Além do reconhecimento, o selo poderá ser utilizado como critério de desempate em licitações e contratos públicos , além de garantir prioridade na restituição do Imposto sobre a Renda da Pessoa Jurídica (IRPJ) .
O texto aprovado é um substitutivo apresentado pelo deputado Cezinha de Madureira (PL-SP) ao Projeto de Lei nº 1.496/2023 , de autoria dos deputados Bruno Ganem (Pode-SP) e Felipe Becari (Pode-SP) .
A proposta original previa a obrigatoriedade de instalação de salas ou espaços multissensoriais para atendimento de passageiros com TEA apenas nos novos contratos de concessão de aeroportos.
Na avaliação do relator, limitar essa exigência aos futuros contratos deixaria de contemplar grande parte dos aeroportos brasileiros, especialmente os terminais de maior porte e com maior fluxo de passageiros.

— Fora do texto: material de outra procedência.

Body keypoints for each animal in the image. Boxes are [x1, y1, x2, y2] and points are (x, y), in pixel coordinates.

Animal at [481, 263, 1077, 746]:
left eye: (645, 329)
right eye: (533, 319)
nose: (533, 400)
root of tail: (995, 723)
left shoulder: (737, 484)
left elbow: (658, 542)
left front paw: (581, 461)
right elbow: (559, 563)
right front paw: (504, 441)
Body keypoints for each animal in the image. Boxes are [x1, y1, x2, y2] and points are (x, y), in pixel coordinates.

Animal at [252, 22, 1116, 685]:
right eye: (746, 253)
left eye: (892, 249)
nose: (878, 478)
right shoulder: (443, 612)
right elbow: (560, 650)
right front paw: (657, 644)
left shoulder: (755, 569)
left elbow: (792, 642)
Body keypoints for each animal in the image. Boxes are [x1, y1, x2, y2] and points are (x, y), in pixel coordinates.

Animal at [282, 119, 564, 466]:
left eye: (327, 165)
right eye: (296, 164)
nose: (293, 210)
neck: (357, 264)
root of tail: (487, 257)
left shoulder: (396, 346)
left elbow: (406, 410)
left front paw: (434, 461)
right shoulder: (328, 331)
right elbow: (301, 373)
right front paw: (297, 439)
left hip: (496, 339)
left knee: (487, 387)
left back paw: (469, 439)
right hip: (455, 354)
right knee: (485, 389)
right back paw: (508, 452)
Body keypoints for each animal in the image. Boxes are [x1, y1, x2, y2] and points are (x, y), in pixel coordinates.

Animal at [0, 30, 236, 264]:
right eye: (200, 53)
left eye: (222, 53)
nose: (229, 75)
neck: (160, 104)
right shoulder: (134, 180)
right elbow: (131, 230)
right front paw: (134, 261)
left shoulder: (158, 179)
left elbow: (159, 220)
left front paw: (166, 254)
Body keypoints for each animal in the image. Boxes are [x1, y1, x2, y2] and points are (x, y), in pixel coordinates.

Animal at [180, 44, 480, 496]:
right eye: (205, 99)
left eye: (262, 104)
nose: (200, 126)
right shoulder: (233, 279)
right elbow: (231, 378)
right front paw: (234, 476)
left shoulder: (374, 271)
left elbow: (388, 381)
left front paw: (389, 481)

Segundo Cezinha de Madureira, a criação do selo funciona como um mecanismo de incentivo às boas práticas de acessibilidade e inclusão, permitindo que qualquer aeroporto administrado pelo poder público ou concedido à iniciativa privada possa aderir à iniciativa, independentemente da data de assinatura do contrato.
Próximas etapas
O projeto ainda será analisado, em caráter conclusivo, pelas Comissões de Finanças e Tributação e de Constituição e Justiça e de Cidadania (CCJ) da Câmara dos Deputados. Para se transformar em lei, a proposta ainda precisará ser aprovada pela Câmara e pelo Senado.